Chart comprehension data
....

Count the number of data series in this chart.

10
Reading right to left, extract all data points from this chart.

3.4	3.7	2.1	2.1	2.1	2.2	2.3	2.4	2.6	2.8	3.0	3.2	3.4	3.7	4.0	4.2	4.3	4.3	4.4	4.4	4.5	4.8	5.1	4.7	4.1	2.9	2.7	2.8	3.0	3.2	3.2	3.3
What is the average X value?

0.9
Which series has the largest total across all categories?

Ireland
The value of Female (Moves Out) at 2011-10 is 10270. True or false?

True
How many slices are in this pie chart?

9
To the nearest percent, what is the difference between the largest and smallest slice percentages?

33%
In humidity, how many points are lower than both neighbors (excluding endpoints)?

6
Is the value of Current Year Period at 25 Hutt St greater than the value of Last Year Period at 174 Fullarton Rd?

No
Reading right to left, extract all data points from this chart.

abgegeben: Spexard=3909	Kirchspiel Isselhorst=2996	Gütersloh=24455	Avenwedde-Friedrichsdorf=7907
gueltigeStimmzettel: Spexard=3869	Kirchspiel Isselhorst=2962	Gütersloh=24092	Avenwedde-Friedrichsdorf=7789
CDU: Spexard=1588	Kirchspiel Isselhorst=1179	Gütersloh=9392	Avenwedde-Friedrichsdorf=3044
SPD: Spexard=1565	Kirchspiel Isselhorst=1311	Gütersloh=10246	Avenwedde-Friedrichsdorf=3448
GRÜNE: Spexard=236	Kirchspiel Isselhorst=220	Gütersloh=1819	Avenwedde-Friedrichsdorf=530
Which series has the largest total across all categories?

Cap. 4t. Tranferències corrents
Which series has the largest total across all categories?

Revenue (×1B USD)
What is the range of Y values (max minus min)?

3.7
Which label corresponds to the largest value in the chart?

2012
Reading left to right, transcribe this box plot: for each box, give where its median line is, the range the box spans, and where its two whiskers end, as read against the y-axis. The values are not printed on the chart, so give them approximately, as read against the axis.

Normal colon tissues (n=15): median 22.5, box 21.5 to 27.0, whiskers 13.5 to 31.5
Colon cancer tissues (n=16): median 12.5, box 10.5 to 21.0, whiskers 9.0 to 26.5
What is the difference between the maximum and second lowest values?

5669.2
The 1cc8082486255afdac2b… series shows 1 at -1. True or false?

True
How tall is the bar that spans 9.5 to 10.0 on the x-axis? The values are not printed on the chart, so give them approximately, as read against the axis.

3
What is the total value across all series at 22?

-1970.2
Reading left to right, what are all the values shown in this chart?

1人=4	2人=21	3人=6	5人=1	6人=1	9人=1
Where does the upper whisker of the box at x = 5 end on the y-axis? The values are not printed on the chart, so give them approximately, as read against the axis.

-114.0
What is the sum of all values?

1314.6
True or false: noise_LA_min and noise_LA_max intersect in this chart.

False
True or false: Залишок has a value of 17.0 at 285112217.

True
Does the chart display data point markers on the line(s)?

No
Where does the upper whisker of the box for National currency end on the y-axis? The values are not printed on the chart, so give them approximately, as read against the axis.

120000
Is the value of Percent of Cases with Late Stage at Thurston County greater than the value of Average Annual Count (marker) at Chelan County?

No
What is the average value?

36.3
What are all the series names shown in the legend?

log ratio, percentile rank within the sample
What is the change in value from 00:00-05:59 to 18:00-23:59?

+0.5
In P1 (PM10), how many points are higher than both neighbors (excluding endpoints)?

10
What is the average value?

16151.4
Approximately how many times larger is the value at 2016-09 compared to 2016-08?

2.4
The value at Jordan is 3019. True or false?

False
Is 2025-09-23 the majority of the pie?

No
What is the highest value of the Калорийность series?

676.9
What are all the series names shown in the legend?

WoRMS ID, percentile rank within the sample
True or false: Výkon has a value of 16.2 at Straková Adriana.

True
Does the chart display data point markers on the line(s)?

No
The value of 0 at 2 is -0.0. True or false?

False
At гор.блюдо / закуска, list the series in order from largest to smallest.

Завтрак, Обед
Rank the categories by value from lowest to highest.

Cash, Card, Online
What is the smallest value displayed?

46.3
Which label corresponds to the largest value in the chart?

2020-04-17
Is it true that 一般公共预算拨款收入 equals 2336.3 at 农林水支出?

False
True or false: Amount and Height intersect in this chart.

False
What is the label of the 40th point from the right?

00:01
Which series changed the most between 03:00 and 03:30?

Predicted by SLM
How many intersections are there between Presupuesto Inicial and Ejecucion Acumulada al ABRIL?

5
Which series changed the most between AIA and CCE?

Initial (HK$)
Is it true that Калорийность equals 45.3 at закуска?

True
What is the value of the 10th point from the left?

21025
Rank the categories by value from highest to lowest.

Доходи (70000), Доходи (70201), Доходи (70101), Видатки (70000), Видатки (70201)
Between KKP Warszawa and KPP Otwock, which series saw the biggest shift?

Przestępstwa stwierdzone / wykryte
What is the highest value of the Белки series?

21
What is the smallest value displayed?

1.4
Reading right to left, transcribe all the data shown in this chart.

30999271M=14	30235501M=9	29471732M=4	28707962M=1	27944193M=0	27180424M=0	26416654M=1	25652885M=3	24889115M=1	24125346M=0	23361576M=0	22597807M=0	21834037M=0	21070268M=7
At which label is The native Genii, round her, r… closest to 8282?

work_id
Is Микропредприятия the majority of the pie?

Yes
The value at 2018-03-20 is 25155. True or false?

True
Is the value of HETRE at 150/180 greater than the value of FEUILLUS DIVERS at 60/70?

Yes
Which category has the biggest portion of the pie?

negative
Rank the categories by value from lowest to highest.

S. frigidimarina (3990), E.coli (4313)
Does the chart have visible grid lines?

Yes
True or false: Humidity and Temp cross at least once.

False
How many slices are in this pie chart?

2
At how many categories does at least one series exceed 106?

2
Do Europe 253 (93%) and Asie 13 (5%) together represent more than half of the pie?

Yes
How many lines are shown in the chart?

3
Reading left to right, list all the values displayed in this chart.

....

- **REQUEST**
List each line of the listing above that contains the word "majority".

- **ANSWER TO THE PROBLEM**
Is 2025-09-23 the majority of the pie?
Is Микропредприятия the majority of the pie?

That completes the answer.